Work to be completed:
In the drag racing excerpt, who took the win over the Cassidy brothers at Maple Grove Raceway, leaving them runner-up in their nitro debut?

Selected excerpt:
· · · · · · ·

From what Bob said, it must’ve been a sudden, but possibly spectacular exit. Cassidy was journeying up from his Florida environs headed northeast on the interstate when the curtain fell. Apparently, he had a brain aneurysm at the wheel in Virginia and drove off the road and into the weeds … and that was that.

I never met him. He’s one of the very few racers of that era that I had neither met nor seen race.

Cassidy hit his stride when he lived in New Providence, New Jersey. He and his brother John first made their names in Alcohol Funny Car, making the switch to nitro in 1976. Their debut was extremely promising.

They entered the NHRA WCS (World Championship Series points) race at Maple Grove Raceway in Pennsylvania and took runner-up honors to the fabled “Jungle Jim” Liberman. The Cassidy brothers' Chevy Monza quickly hit the match race and made all the stops … Atco, Englishtown, Epping, Capitol, Suffolk, all of them. Their first win came at an Englishtown eight-car match where they beat Gary Burgin twice and AHRA World Champ Tom Hoover’s “Showtime” Monza in the final.

The following weekend, they entered the IHRA Pro Am at Rockingham, N.C. and plowed through a 16-car race to meet Raymond Beadle’s “Blue Max” in the money race. They lost, but what the hell … they had only raced in Funny Car eight times previous.

In late September, Les ran the team’s quickest elapsed time in a 6.32 win over Al Segrini in Jim Beattie’s “ATI Black Magic” Monza at the New England Dragway Funny Car Nationals. A month later, Les and Jim returned to Epping and made drag racing history of sorts; their Monza logged a 6.18 at just 200-mph with Donovan power. That was the quickest e.t. ever for that kind of motivation. The brothers then closed out the year with a tour of Florida, taking a runner-up to Shirl Greer at Don Garlits’ Pro Race.

What was amazing about this inaugural season was the method of the team. Their 6.18 was their best lap, but in an era where 220- and 230-mph Funny Car runs were normal, the Cassidy Bros. Monza never ran faster than 207.85 mph, with the majority of their runs being less than 200 mph.

The brothers raced together for about three more years, the best year probably being 1979 with their Mother’s Performance Corvette. They were the Division 2 NHRA Funny Car champs, and that was pretty much their last hurrah.

The next year, Cassidy relocated to Florida and teamed with West Palm Beach car owner Gary Richards with the same Mother’s Performance Corvette. Again, the money wasn’t really there and they ran on a very limited schedule.

Cassidy stayed with Funny Car sporadically at least through the 1984 season, driving for racers like Ron Leaf (’81 Challenger) and the Olson Bros. Plymouth Arrow.

· · · · · · ·

Given entries:
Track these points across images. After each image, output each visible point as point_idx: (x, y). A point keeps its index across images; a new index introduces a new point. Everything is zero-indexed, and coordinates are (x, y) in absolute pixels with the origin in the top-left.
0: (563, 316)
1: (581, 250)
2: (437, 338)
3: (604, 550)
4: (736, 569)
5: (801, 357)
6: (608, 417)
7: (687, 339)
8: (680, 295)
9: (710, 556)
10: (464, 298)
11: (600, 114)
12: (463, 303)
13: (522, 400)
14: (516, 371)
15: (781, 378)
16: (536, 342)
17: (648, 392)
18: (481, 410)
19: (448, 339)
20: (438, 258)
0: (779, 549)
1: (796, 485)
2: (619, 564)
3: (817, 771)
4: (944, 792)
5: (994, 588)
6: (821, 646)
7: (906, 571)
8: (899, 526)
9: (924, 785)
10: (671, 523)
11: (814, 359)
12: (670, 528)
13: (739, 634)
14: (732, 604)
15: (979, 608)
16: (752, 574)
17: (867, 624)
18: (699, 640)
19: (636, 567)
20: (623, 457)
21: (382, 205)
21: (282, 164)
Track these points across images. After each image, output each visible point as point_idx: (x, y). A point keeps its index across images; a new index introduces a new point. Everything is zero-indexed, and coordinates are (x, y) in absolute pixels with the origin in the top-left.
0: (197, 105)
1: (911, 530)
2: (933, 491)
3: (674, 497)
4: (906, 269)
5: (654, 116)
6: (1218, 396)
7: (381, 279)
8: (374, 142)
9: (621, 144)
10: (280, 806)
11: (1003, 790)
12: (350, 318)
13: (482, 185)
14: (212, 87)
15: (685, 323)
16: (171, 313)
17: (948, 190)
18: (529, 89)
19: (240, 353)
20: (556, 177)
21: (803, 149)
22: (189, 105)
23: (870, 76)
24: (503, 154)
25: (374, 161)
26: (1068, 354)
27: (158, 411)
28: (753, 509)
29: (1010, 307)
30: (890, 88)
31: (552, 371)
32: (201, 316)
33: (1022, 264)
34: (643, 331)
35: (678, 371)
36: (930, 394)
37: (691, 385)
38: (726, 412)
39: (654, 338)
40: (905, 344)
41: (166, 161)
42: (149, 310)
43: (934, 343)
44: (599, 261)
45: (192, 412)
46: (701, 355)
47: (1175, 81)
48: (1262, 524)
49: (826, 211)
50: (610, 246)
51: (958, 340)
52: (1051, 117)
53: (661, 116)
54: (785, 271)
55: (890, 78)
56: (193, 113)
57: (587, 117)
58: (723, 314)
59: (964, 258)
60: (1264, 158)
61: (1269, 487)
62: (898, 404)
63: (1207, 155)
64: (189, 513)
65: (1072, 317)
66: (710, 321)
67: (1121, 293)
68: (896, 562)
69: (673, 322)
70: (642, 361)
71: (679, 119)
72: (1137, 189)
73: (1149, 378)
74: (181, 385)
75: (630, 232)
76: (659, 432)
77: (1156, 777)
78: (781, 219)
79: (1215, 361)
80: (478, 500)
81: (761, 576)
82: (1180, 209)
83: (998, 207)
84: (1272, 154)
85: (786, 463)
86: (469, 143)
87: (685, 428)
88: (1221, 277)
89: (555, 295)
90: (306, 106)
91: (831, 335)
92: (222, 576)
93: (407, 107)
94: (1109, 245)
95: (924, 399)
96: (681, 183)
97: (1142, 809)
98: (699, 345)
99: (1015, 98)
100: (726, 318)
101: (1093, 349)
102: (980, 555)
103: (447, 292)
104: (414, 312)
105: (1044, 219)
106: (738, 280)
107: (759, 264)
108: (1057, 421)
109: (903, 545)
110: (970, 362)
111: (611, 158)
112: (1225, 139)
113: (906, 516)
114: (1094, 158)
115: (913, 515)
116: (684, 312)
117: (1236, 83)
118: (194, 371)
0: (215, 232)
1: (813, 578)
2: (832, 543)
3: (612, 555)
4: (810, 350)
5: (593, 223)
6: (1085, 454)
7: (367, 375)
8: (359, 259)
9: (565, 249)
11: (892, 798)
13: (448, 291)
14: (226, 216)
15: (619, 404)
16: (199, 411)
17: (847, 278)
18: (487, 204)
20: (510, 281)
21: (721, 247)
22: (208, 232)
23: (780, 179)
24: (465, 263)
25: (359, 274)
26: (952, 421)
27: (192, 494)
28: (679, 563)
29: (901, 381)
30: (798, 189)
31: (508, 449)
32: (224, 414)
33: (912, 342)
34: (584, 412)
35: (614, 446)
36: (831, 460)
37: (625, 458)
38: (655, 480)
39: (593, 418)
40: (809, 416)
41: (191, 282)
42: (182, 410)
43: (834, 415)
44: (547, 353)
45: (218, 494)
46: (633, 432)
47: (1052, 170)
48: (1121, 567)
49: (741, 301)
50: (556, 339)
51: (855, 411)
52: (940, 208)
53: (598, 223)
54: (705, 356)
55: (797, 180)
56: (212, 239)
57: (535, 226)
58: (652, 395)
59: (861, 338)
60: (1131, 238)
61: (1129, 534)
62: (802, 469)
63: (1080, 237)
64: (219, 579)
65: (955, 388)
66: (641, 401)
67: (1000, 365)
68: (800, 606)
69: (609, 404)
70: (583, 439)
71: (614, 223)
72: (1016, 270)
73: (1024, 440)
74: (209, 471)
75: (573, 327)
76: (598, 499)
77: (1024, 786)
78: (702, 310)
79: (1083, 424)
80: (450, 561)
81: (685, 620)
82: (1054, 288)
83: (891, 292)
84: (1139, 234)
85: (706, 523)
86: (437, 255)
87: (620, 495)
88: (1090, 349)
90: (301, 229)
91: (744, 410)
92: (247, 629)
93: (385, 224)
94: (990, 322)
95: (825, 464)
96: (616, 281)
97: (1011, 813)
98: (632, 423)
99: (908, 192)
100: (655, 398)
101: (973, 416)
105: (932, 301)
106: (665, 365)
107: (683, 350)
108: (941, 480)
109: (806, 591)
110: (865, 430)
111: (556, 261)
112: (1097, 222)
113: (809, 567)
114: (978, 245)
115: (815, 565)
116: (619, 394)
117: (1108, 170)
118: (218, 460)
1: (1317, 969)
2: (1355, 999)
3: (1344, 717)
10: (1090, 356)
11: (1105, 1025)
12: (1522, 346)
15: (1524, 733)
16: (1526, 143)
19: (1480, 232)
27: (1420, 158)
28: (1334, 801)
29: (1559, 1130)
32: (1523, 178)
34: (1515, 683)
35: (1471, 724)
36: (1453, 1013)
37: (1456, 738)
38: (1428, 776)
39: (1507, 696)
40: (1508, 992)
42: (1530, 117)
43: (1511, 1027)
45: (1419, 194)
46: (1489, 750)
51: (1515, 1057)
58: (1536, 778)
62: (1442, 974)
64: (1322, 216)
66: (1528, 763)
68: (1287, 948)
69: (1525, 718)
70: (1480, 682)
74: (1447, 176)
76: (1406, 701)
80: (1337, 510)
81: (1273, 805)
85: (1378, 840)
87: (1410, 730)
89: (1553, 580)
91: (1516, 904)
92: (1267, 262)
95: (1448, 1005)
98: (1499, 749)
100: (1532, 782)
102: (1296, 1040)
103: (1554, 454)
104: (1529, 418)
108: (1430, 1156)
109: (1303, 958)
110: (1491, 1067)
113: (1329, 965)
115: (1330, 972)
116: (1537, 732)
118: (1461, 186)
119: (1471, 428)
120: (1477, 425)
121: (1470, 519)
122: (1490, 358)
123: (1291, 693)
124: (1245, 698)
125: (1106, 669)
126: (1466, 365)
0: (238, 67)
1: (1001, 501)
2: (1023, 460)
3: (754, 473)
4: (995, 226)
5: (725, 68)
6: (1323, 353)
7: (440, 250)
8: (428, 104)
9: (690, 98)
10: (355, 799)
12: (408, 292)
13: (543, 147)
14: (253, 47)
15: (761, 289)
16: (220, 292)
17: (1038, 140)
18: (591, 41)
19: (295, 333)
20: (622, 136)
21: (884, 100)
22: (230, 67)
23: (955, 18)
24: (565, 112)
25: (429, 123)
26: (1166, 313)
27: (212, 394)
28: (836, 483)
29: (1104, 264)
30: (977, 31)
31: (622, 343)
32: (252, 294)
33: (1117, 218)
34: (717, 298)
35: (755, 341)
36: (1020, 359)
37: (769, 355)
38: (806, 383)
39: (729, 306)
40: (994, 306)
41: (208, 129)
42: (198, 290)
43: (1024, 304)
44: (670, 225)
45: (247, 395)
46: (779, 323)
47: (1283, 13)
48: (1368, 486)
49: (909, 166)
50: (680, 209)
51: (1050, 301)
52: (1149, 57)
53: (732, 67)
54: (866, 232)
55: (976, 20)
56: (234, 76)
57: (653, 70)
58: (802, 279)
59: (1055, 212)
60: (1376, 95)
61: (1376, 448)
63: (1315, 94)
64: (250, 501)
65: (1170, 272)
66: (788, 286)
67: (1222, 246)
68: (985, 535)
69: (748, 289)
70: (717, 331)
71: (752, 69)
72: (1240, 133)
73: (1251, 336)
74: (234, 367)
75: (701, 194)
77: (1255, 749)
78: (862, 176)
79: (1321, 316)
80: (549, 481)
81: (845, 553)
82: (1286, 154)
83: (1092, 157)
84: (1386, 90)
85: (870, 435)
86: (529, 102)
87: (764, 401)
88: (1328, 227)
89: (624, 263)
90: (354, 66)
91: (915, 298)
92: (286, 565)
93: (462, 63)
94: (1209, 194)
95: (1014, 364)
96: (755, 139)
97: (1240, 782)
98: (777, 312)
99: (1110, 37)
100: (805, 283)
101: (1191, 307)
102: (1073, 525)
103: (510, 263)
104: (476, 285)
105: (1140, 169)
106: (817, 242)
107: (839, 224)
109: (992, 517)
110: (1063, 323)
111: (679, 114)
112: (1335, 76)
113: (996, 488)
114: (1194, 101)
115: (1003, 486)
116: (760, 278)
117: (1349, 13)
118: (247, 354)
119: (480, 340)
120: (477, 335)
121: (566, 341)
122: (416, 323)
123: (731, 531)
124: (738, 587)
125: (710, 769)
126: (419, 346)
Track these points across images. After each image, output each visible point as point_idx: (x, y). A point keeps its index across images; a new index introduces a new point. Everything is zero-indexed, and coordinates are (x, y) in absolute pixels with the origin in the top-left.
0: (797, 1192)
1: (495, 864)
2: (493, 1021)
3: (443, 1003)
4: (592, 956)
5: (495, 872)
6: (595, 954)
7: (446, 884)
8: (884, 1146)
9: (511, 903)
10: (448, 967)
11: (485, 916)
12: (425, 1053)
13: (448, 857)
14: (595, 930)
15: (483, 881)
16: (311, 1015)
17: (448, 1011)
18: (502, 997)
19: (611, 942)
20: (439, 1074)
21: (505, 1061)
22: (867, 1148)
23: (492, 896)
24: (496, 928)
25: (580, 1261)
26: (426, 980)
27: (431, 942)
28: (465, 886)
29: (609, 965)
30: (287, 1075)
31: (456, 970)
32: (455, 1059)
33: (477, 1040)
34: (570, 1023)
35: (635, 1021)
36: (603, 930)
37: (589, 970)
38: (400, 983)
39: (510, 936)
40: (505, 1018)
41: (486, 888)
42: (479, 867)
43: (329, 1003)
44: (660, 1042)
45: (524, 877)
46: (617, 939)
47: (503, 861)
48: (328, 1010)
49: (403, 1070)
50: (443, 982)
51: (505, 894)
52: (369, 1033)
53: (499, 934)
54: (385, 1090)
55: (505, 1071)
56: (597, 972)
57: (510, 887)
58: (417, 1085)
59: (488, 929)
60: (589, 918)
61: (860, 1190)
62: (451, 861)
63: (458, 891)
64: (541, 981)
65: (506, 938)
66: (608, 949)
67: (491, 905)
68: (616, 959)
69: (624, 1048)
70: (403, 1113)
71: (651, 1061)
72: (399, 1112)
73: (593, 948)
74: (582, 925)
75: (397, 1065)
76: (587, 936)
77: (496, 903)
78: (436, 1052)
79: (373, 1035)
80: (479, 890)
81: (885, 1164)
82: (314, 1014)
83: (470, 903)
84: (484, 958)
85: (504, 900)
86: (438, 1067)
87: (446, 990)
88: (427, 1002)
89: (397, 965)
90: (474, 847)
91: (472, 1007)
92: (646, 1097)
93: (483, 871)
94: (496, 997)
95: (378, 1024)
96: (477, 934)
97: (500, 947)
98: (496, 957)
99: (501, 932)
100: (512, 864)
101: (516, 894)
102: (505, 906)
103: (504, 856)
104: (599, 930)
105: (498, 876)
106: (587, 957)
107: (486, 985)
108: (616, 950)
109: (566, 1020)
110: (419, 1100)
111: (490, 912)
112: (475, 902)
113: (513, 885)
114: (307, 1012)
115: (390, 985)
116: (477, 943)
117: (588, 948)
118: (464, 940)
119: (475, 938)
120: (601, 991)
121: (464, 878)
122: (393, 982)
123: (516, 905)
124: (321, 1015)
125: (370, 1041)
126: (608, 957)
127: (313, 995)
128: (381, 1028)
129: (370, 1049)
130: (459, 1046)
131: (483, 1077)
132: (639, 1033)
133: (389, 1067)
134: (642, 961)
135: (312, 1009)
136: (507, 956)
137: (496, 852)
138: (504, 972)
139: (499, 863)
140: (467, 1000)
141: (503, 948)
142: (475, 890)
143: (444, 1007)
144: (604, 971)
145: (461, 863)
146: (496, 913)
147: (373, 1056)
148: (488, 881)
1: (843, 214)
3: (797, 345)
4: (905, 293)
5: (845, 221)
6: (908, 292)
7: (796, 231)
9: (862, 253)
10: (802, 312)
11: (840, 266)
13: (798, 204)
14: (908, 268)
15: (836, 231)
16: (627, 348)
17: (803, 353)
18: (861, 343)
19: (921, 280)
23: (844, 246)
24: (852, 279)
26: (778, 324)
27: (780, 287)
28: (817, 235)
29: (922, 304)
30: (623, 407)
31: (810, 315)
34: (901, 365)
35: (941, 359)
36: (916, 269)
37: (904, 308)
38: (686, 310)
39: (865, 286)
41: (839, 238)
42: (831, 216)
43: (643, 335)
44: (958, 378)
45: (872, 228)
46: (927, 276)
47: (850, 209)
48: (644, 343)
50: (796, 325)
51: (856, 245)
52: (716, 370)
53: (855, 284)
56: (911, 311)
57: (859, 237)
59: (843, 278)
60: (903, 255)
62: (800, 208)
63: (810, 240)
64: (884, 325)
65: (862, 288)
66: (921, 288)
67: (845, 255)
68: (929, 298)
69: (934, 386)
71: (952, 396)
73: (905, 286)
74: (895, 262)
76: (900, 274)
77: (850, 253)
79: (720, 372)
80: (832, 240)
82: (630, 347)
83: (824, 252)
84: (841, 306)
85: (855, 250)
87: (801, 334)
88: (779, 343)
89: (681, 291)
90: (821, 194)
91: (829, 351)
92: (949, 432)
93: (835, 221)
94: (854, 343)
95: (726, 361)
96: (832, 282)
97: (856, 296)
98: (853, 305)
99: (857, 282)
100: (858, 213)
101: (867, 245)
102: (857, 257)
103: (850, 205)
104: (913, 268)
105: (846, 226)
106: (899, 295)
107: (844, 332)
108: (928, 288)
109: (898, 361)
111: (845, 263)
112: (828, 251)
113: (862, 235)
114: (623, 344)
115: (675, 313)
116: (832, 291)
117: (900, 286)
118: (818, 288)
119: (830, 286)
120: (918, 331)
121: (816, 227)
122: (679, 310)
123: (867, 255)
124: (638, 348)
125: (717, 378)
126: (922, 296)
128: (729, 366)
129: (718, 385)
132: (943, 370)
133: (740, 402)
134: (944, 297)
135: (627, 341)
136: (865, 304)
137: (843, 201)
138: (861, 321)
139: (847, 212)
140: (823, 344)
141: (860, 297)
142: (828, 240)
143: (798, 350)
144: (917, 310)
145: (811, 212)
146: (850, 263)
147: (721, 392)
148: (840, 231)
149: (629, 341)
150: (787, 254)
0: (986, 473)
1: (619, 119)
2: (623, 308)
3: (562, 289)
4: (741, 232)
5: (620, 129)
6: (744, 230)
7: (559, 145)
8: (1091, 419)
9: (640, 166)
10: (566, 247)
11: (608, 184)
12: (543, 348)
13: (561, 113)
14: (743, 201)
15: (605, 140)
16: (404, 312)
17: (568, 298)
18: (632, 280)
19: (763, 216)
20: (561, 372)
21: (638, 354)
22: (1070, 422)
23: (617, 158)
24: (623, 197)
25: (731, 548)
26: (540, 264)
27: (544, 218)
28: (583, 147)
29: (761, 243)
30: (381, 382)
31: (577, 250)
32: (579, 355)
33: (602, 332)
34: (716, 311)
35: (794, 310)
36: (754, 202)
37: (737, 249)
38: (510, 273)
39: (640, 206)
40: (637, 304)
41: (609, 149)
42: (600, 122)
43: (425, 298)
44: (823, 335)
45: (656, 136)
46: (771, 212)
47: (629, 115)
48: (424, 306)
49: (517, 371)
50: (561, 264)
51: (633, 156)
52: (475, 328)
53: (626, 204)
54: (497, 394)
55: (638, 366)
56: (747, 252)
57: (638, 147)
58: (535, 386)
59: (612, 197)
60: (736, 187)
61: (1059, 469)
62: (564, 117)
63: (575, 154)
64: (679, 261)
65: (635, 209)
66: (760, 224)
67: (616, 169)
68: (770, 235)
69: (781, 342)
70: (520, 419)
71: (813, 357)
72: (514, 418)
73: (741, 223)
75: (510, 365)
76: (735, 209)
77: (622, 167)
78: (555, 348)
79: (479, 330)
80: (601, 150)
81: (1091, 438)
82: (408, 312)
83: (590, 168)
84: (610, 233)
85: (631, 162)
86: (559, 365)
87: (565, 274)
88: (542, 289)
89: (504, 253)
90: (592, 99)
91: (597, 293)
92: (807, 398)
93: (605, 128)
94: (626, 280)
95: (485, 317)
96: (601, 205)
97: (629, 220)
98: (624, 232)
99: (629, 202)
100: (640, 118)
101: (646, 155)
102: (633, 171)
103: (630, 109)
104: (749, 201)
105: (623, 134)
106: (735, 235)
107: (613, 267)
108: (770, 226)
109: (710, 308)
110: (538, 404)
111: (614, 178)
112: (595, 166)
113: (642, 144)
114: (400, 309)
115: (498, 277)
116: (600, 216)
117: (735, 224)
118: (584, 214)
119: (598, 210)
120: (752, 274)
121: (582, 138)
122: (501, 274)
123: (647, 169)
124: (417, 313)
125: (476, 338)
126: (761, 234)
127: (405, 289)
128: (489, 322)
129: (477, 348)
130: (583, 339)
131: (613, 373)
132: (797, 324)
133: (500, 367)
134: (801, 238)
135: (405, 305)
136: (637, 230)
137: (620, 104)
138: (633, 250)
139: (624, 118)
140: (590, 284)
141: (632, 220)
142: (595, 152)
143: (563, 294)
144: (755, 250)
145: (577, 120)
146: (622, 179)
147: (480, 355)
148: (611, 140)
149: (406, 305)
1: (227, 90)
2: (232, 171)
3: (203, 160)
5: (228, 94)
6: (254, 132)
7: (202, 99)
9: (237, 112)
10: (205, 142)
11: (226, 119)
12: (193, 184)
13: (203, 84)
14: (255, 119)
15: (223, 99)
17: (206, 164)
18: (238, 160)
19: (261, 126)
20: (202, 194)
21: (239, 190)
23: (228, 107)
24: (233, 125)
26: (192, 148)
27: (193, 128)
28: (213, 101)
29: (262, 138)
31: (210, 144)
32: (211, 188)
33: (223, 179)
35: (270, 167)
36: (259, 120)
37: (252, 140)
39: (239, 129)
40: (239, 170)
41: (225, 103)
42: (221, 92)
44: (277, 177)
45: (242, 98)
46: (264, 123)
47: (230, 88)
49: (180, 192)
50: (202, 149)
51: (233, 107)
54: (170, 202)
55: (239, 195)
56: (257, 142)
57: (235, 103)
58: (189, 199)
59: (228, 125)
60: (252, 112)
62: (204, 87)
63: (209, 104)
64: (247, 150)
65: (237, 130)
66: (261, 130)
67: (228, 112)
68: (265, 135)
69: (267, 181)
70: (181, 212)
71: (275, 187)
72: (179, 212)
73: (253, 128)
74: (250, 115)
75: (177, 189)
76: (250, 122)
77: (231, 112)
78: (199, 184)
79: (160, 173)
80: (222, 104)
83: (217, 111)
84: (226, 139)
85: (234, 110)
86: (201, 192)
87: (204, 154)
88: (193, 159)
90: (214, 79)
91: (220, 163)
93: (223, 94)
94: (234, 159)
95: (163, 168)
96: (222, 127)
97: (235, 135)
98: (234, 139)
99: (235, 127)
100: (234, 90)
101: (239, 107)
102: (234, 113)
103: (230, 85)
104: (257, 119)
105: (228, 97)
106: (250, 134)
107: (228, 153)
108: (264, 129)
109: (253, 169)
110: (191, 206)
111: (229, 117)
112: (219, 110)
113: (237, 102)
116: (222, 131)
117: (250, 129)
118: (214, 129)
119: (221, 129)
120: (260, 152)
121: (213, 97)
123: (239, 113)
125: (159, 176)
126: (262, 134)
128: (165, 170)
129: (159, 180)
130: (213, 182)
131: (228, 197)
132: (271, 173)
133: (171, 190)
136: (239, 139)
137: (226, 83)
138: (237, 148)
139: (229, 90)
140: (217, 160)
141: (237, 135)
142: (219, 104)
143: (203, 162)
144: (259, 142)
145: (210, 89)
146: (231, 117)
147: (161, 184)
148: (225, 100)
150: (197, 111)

· · · · · · ·

Response:
"Jungle Jim" Liberman